It is "incredibly exciting", says Professor Michael Pepper, director of the Institute for Cellular and Molecular Medicine at the University of Pretoria, adding that it is not a question of "whether the technology comes to South Africa, but when".
Scientists at the Oregon Health & Science University and the Oregon National Primate Research Centre on Wednesday announced in a joint press release that they had succeeded in "[reprogramming] human skin cells to become embryonic stem cells capable of transforming into any other cell type in the body".
This means that the stem cells – used for therapeutic rather than reproductive purposes – contain the same genetic matter as the person they are being put into and will not be rejected, says lead researcher Shoukhrat Mitalipov.
It is based on a technique called somatic cell nuclear transfer (SCNT), which involves transplanting the nucleus of one cell, with the donor's DNA, into an egg cell that has had its nucleus removed. The Oregon-based researchers used unfertilised eggs.
Although SCNT is not new, stem cell specialist at the University of Cape Town Professor Susan Kidson says that "the derivation of viable embryonic stem cells from this embryo is something scientists have been battling with for a while".

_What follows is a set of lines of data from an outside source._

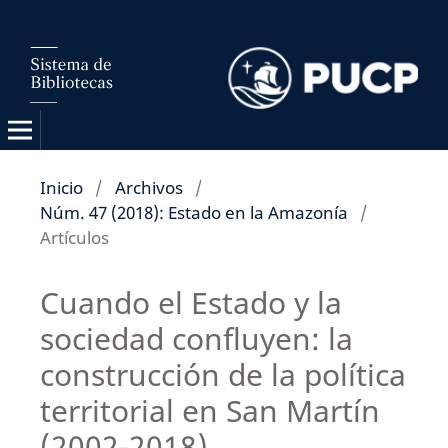
Inicio
/
Archivos
/
Núm. 47 (2018): Estado en la Amazonía
/
Artículos
Cuando el Estado y la
sociedad confluyen: la
construcción de la política
territorial en San Martín
(2002-2018)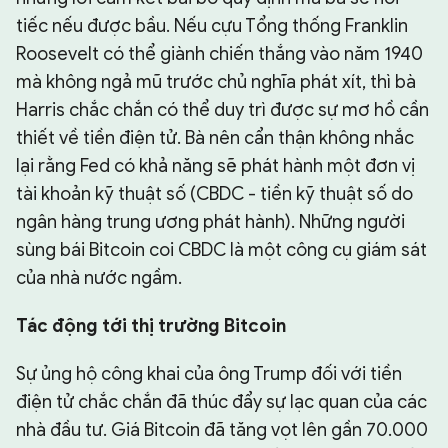
tiếc nếu được bầu. Nếu cựu Tổng thống Franklin
Roosevelt có thể giành chiến thắng vào năm 1940
mà không ngả mũ trước chủ nghĩa phát xít, thì bà
Harris chắc chắn có thể duy trì được sự mơ hồ cần
thiết về tiền điện tử. Bà nên cẩn thận không nhắc
lại rằng Fed có khả năng sẽ phát hành một đơn vị
tài khoản kỹ thuật số (CBDC - tiền kỹ thuật số do
ngân hàng trung ương phát hành). Những người
sùng bái Bitcoin coi CBDC là một công cụ giám sát
của nhà nước ngầm.
Tác động tới thị trường Bitcoin
Sự ủng hộ công khai của ông Trump đối với tiền
điện tử chắc chắn đã thúc đẩy sự lạc quan của các
nhà đầu tư. Giá Bitcoin đã tăng vọt lên gần 70.000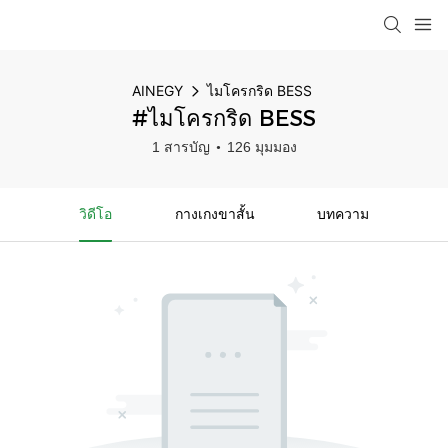
AINEGY
ไมโครกริด BESS
#ไมโครกริด BESS
1 สารบัญ
126 มุมมอง
วิดีโอ
กางเกงขาสั้น
บทความ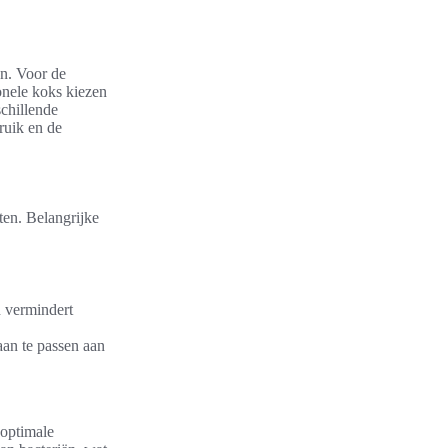
n. Voor de
onele koks kiezen
schillende
bruik en de
ten. Belangrijke
n vermindert
aan te passen aan
 optimale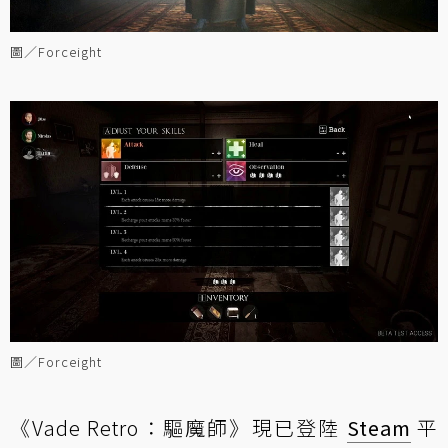
圖／Forceight
圖／Forceight
《Vade Retro：驅魔師》現已登陸
Steam
平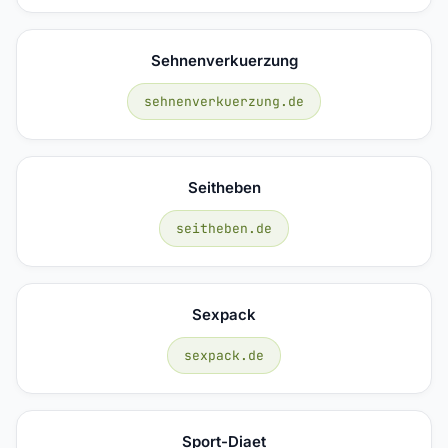
Sehnenverkuerzung
sehnenverkuerzung.de
Seitheben
seitheben.de
Sexpack
sexpack.de
Sport-Diaet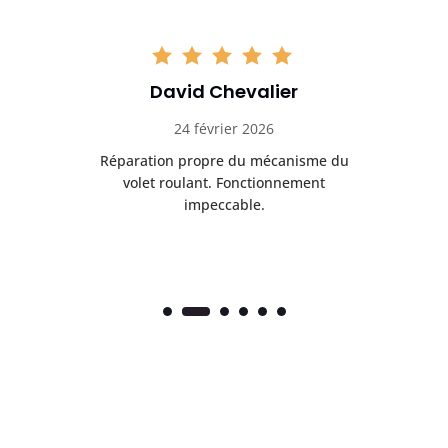
David Chevalier
24 février 2026
é
Réparation propre du mécanisme du
volet roulant. Fonctionnement
impeccable.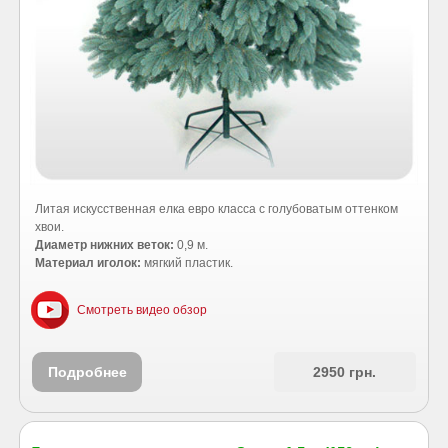
Литая искусственная елка евро класса с голубоватым оттенком
хвои.
Диаметр нижних веток:
0,9 м.
Материал иголок:
мягкий пластик.
Смотреть видео обзор
Подробнее
2950 грн.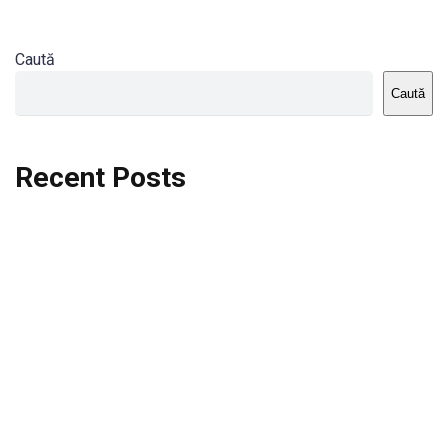
Caută
Caută
Recent Posts
Dortmund vs St.Pauli
Rodri se va opera si va lipsi de la City
Celta vs Atletico Madrid
Crystal Palace vs Manchester United
Seara memorabila pentru Harry Kane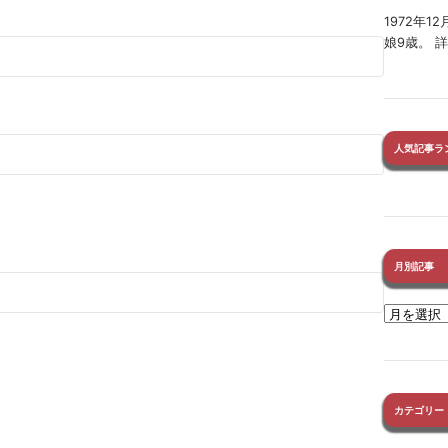
1972年
娘9歳。 
人気記事ラ
月別記事
カテゴリー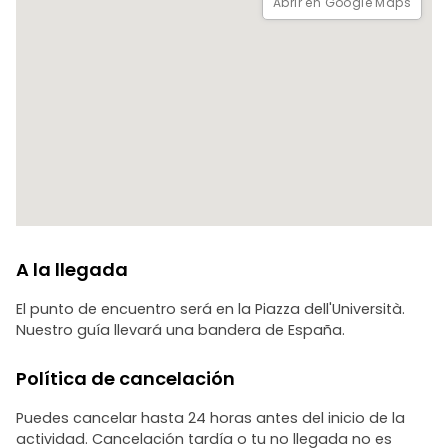
Abrir en Google Maps
A la llegada
El punto de encuentro será en la Piazza dell'Università.
Nuestro guía llevará una bandera de España.
Política de cancelación
Puedes cancelar hasta 24 horas antes del inicio de la
actividad. Cancelación tardía o tu no llegada no es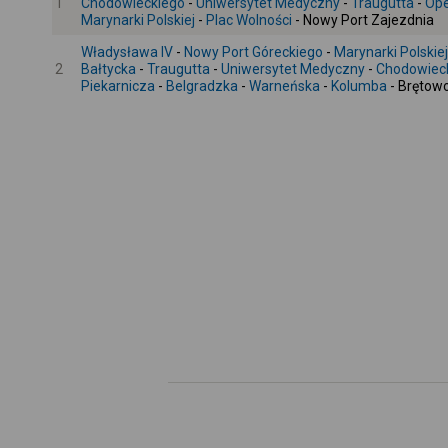
1
Chodowieckiego
-
Uniwersytet Medyczny
-
Traugutta
-
Ope
Marynarki Polskiej
-
Plac Wolności
- Nowy Port Zajezdnia
Władysława IV
-
Nowy Port Góreckiego
-
Marynarki Polskiej
2
Bałtycka
-
Traugutta
-
Uniwersytet Medyczny
-
Chodowiec
Piekarnicza
-
Belgradzka
-
Warneńska
-
Kolumba
- Brętow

Pepper distinguishes between adult stem cells and pluripotent stem cells, which include induced pluripotent stem cells (iPSCs), which are cells that can also be manipulated into becoming liver cells or heart cells, for example. John Gurdon of the Gurdon Institute in Cambridge and Kyoto University's Shinya Yamaka won the 2012 Nobel Prize for physiology or medicine for discovering that mature cells could become pluripotent – in other words, mature cells that have the capacity to become other cells.
Although iPSCs offer "huge therapeutic potential, the technology involves the introduction of new genes into the cell to make them pluripotent", Pepper says.
The difference between SCNT and this new technique is that the American researchers have generated primitive stem cells that have the genetic material of the donor, and therefore, because the donor and the recipient are the same person, the cells will not be rejected.
According to the researchers and South African experts, this new technique is important for two reasons: it uses a patient's genetic material – so it will not be rejected, which can happen if another person's DNA or cells are involved in the process – and it does not use a fertilised egg or an early embryo, thus removing concerns about the ethics surrounding the origin of the cells.
Mitalipov also notes that it is unlikely that this technique would be able to be used for reproductive, rather than therapeutic, cloning. Human cloning is illegal in most countries in the world.
When asked whether South Africans would see this technology, Pepper says: "We see everything in South Africa; when is the question.
"A drawback is that the technology is not simple – but that's not a long-term problem. It gets easier as it develops."